Через много лет я прочёл о шведском учёном, который, исследуя умирающих, пришёл к выводу, что в теле человека присутствуют особого вида подкожные волокна. Учёный назвал их «волокнами любви», утверждая, что чем дольше эти волокна испытывают на себе ласку и чувство любви, тем дольше продлевается в человеке жизнь. Об этом моя мама догадалась задолго до открытия учёного шведа.
– Почему моего отца проглотила опухоль?
– Этого мы не знаем, – сказал хирург. – Возможно, причина есть, а возможно, что нет.
– И в чём вселенский смысл? – недоумевал я.
Хирург развёл руками.
– И смысла нет? – съёжился я. – Ни в чём – нет?
А потом настал час, и меня ввели в небольшую постройку при входе на кладбище. Человек в чёрной широкополой шляпе кивнул в сторону каталки и приподнял чёрное покрывало.
– Посмотри! – настаивал он. – Нужно опознать…
Я не мог смотреть и не мог не смотреть. Мой взгляд скользнул по белому, белее всякого белого, лицу. Это лицо моему отцу не принадлежало: не его нос – этот был острый, не его глаза – эти были стеклянные.
Я рассмеялся.
Человек испугался. Отбежав в сторону, он издали забормотал:
– Ты ещё посмотри… Нужно… Голову-то подними… Посмотри ещё…
Я представил себе, как через несколько минут каталку подвезут к яме, и я буду вынужден смотреть на то, как незнакомые мне люди, взяв в руки лопаты, примутся погружать сантиметр за сантиметром в другой мир, в другое жилище, в другую тишину то, что осталось от моего отца.
Рядом послышалось:
– Ну, что скажешь?
Я сказал:
– Отец, я сохраню…
Человек в чёрной шляпе замахал руками.
Я последовал за каталкой, силясь понять игру, которую ведёт с нами жизнь.
А потом…
Знакомые и незнакомые мне люди стали расходиться и, проходя мимо меня, клали на моё плечо ладони. Кто-то сказал: «Понять смерть можно, а вот жизнь…»Я взглянул на маму и подумал: «После того, как заглянешь в лица мёртвых, заглядывать в лица живых страшно быть не должно».
Потом —
мы с мамой остались стоять одни.
У наших ног —
свежий холмик земли.
Я подумал: «Жизнь и смерть пребывают рядом».
Мама закрыла руками лицо.
Мои глаза задержались на холмике земли. В голове пронеслось: «Черви вот-вот заползут, облепят…»

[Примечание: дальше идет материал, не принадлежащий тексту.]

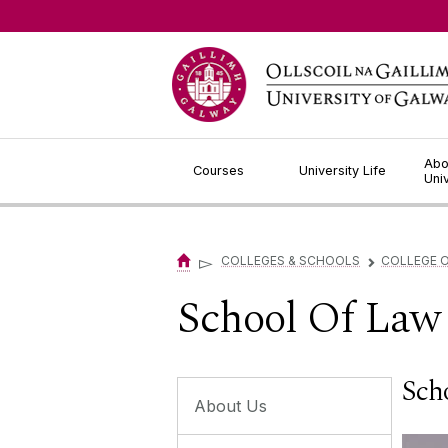
Jump to Content
Abo
Courses
University Life
Uni
▻
COLLEGES & SCHOOLS
COLLEGE O
▻
School Of Law 
Sch
About Us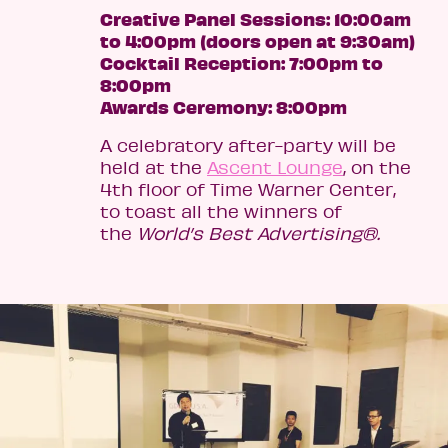
Creative Panel Sessions: 10:00am
to 4:00pm (doors open at 9:30am)
Cocktail Reception: 7:00pm to
8:00pm
Awards Ceremony: 8:00pm
A celebratory after-party will be
held at the
Ascent Lounge
, on the
4th floor of Time Warner Center,
to toast all the winners of
the
World’s Best
Advertising®.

Дома мама опустилась в кресло возле окна. Голову мама слегка запрокинула; её лицо в проникающем с улицы вечернем свете было иссиня-бледным.
– Мама! – позвал я, но она не отозвалась. Её глаза, казалось, вытекли.
– Мама! – снова позвал я.
Мамины пальцы вцепились в подлокотники кресла. Я стал целовать её (мамины) руки, подумав: «Единственная моя!» И вспомнилась строка из русской песни – «другой не будет никогда».
– Мне предложили работу на почте, – проговорила мама и вновь замолчала.
Я хотел уткнуться лицом в мамины колени и говорить, говорить, говорить об отце. Но мама вдруг поднялась из кресла и, торопливым движением поправив чуть сбившийся воротничок тёмной блузки, направилась к себе в комнату. Меня поразила удивительно ровная, твёрдая походка.